§ **TASK TO COMPLETE**
Reproduce exactly the lines below from the one containing "De toekomst van" through the one containing "متقاضیان می‌توانند با", including both, and nothing else.

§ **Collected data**
..........

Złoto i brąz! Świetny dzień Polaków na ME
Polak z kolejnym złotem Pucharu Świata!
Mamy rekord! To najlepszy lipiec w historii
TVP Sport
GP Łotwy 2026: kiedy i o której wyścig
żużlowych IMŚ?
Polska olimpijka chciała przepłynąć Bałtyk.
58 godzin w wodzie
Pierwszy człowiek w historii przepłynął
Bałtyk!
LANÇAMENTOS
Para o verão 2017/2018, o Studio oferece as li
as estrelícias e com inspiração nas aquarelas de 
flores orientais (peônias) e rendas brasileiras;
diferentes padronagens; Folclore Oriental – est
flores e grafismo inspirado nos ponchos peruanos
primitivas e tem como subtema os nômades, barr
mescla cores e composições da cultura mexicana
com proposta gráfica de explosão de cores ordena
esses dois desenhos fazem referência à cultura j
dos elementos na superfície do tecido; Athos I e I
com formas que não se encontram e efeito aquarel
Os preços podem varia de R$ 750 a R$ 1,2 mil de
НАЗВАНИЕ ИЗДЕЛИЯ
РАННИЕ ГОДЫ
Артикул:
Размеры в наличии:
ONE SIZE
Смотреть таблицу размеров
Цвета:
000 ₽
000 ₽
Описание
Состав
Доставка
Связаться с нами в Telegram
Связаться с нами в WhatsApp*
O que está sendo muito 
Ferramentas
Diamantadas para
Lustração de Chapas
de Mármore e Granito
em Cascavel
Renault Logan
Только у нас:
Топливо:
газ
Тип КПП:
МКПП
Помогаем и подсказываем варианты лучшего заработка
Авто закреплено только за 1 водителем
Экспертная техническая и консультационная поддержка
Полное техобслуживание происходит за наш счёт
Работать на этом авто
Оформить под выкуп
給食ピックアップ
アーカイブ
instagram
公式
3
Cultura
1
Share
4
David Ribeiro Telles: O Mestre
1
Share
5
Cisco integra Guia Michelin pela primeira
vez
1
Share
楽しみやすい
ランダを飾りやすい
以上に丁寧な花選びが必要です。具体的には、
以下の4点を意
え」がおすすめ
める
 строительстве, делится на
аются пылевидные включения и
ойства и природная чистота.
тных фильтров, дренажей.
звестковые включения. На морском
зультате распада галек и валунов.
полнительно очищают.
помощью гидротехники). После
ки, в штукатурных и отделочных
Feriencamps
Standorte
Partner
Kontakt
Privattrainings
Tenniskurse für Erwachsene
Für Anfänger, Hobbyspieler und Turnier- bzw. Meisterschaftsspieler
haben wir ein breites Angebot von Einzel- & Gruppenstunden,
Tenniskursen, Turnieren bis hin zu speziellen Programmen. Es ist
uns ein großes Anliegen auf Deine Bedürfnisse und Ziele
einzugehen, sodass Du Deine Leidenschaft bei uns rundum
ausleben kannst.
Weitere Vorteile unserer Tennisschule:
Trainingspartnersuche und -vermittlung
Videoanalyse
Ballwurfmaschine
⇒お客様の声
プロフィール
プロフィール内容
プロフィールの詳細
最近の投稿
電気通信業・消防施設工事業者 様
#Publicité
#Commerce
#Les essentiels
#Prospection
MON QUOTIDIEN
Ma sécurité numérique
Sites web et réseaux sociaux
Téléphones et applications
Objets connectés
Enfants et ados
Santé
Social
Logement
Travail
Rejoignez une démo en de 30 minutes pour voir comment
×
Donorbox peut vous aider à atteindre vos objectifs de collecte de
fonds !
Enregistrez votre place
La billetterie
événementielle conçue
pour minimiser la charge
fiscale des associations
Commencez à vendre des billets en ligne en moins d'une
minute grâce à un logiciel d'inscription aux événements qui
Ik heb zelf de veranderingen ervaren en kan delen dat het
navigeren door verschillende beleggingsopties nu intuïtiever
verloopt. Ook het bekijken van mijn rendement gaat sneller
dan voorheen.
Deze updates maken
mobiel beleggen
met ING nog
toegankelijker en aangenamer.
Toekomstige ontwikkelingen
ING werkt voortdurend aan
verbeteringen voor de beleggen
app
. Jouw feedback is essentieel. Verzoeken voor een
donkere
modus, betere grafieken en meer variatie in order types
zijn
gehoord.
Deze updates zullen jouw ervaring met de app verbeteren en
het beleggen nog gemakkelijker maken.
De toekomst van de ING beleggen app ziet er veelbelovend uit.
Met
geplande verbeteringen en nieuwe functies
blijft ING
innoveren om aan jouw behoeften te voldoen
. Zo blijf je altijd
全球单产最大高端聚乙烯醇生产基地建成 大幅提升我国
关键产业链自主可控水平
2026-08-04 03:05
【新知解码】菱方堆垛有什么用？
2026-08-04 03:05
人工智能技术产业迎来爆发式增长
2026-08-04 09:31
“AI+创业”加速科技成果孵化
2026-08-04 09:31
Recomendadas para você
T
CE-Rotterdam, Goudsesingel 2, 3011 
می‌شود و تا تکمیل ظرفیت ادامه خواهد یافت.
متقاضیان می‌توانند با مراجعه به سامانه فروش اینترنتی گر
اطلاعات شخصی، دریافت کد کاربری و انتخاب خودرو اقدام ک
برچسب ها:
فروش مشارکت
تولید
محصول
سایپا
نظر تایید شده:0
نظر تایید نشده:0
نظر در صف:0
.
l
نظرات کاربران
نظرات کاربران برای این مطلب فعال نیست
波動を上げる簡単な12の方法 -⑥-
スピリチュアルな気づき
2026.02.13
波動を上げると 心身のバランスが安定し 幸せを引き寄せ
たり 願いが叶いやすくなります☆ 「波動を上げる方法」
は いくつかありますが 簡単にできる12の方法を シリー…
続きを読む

..........

§ **RESPONSE TO THE EXERCISE**
De toekomst van de ING beleggen app ziet er veelbelovend uit.
Met
geplande verbeteringen en nieuwe functies
blijft ING
innoveren om aan jouw behoeften te voldoen
. Zo blijf je altijd
全球单产最大高端聚乙烯醇生产基地建成 大幅提升我国
关键产业链自主可控水平
2026-08-04 03:05
【新知解码】菱方堆垛有什么用？
2026-08-04 03:05
人工智能技术产业迎来爆发式增长
2026-08-04 09:31
“AI+创业”加速科技成果孵化
2026-08-04 09:31
Recomendadas para você
T
CE-Rotterdam, Goudsesingel 2, 3011 
می‌شود و تا تکمیل ظرفیت ادامه خواهد یافت.
متقاضیان می‌توانند با مراجعه به سامانه فروش اینترنتی گر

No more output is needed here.